Material provided START

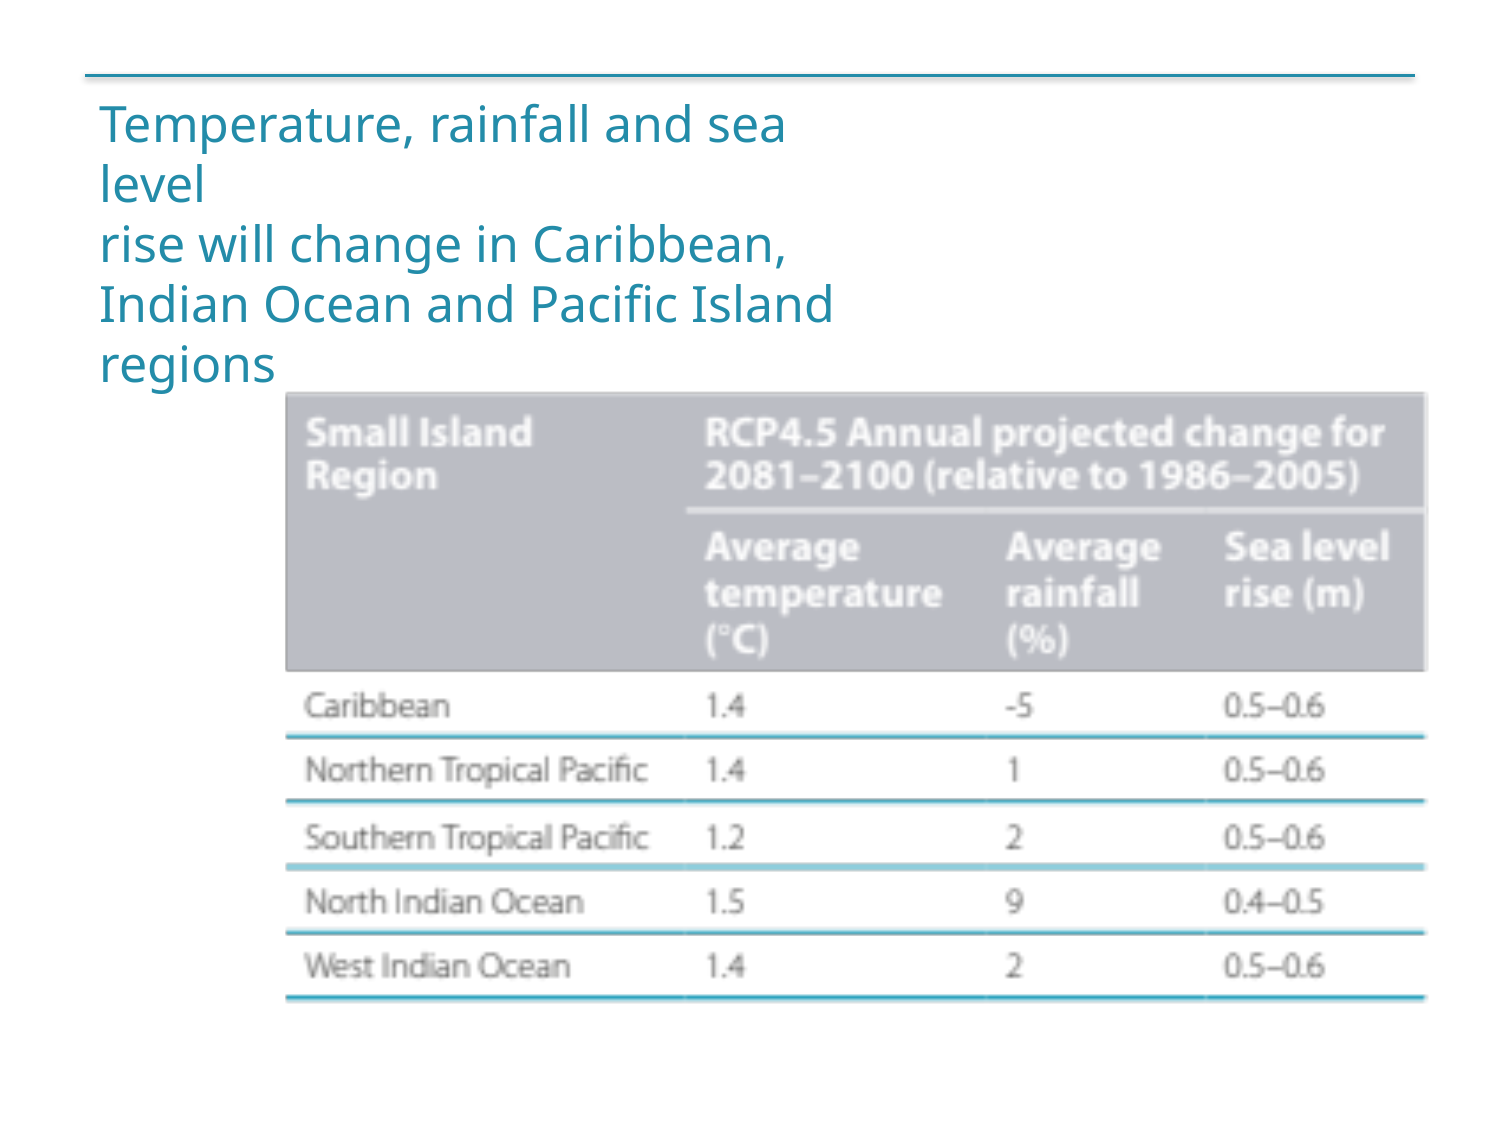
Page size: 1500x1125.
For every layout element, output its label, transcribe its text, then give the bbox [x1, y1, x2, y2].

title Temperature, rainfall and sea level rise will change in Caribbean, Indian Ocean and Pacific Island regions [84, 84, 912, 761]
picture [245, 362, 1483, 1012]
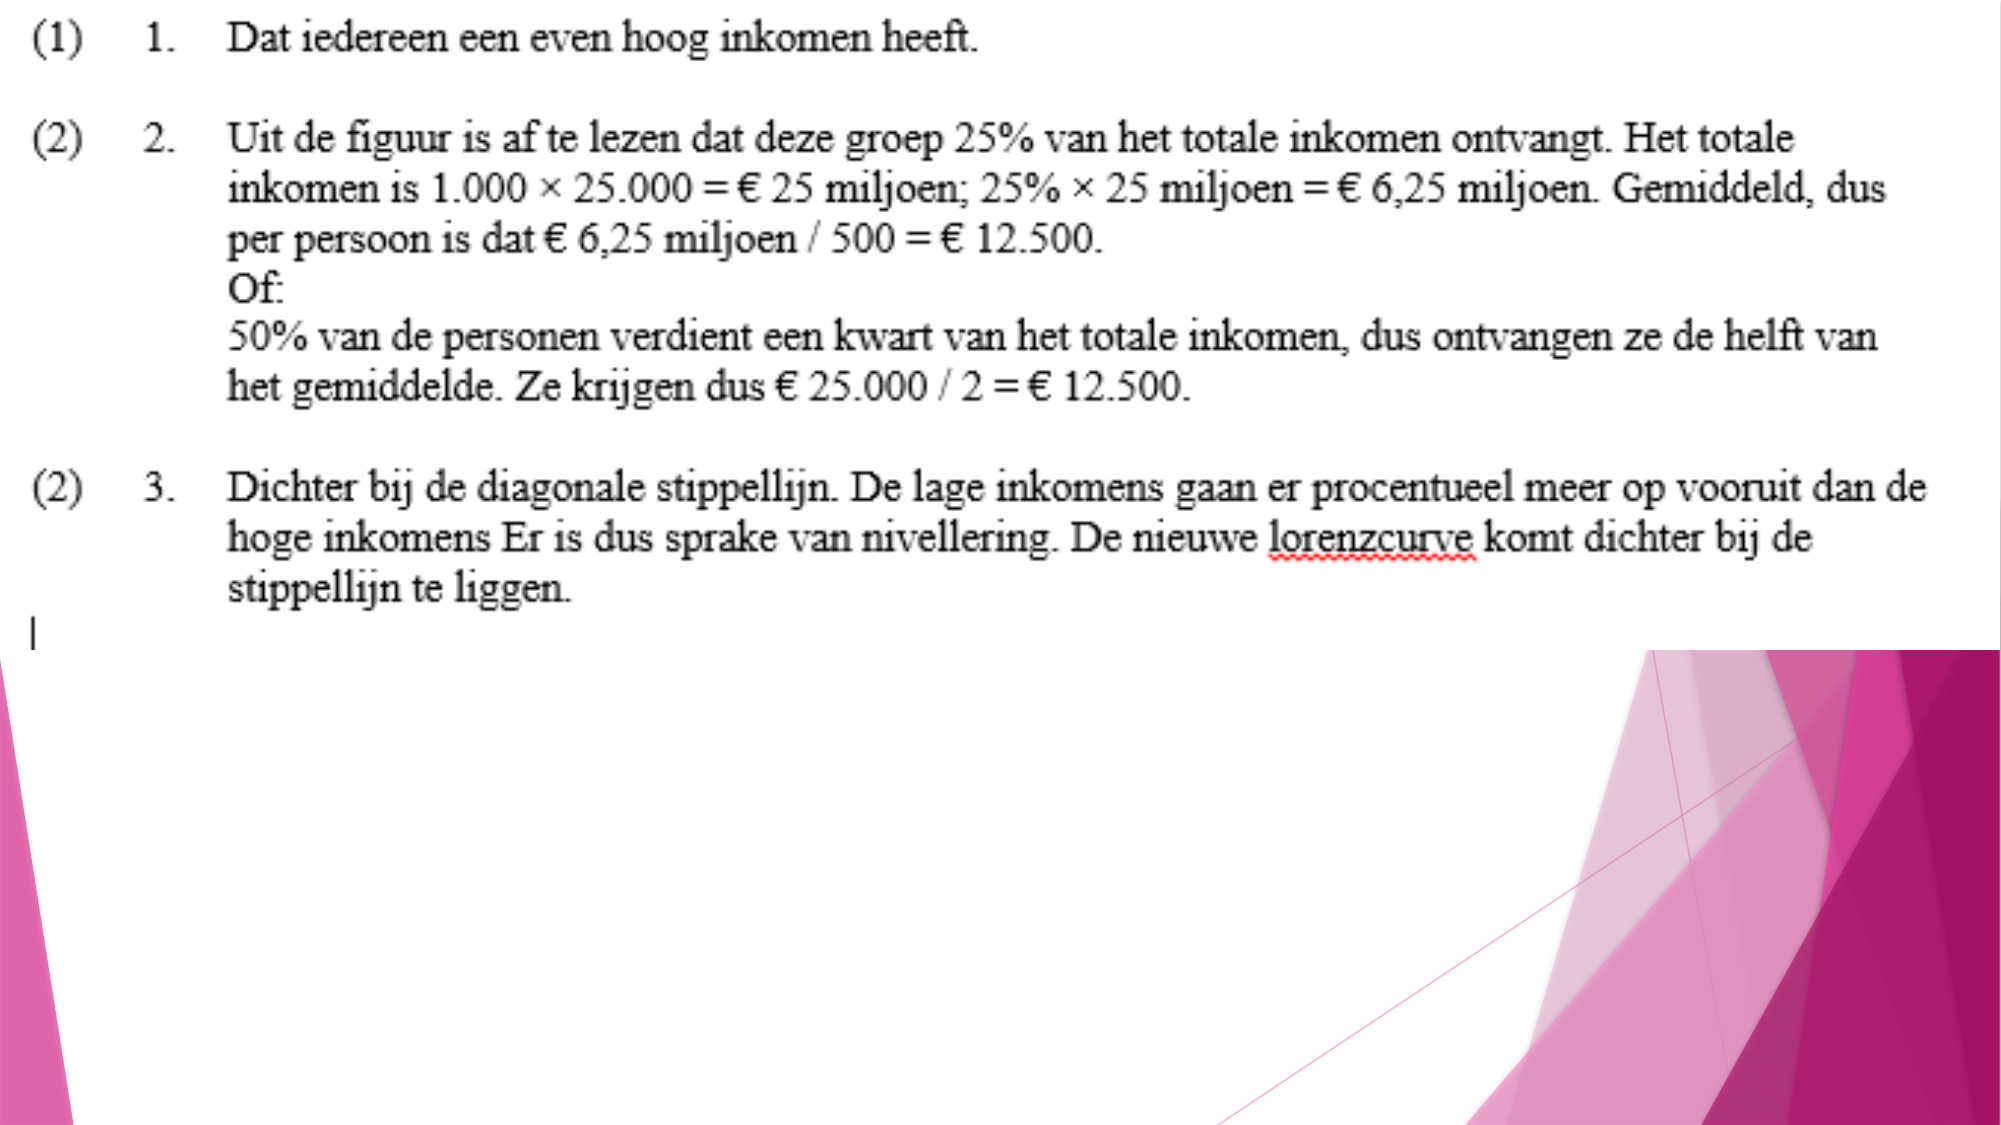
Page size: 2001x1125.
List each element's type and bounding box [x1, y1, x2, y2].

picture [0, 0, 2000, 651]
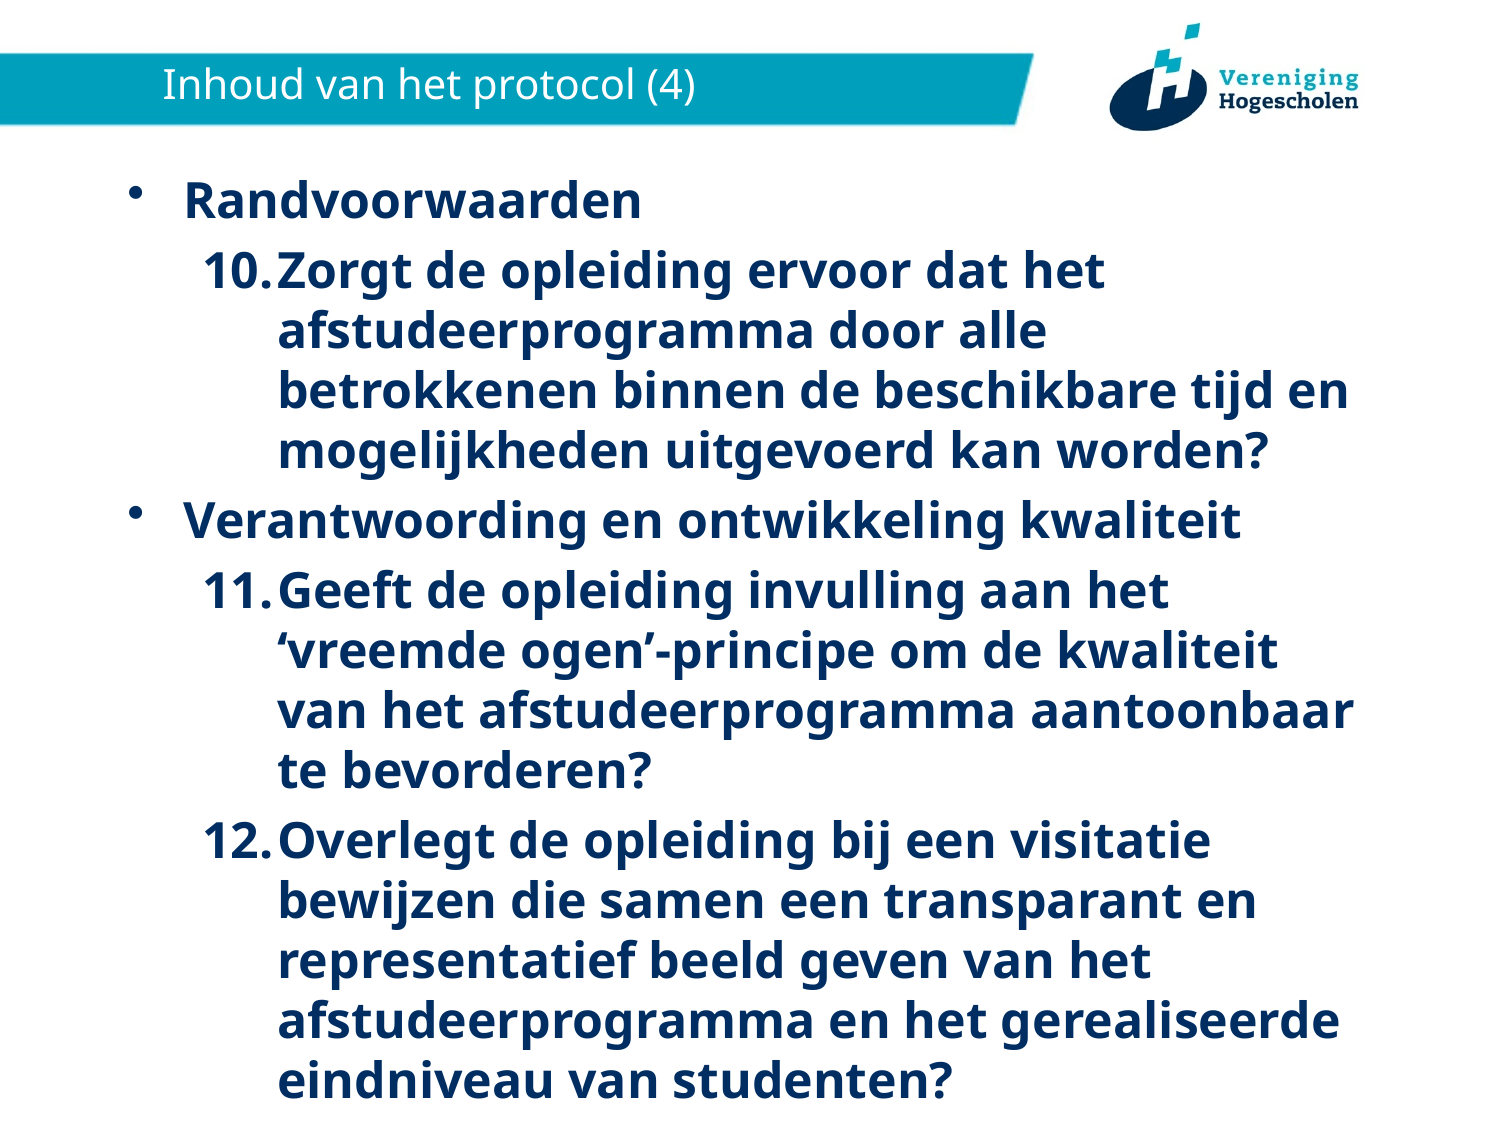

Material provided END

- [Instruction]: Each line from the one that contains "List each element's" to the end of the listing must be quoted exactly; no other line and no picture belongs in the copy.

- [Expected output]:
List each element's type and bounding box [x1, y1, x2, y2].

picture [0, 0, 2000, 651]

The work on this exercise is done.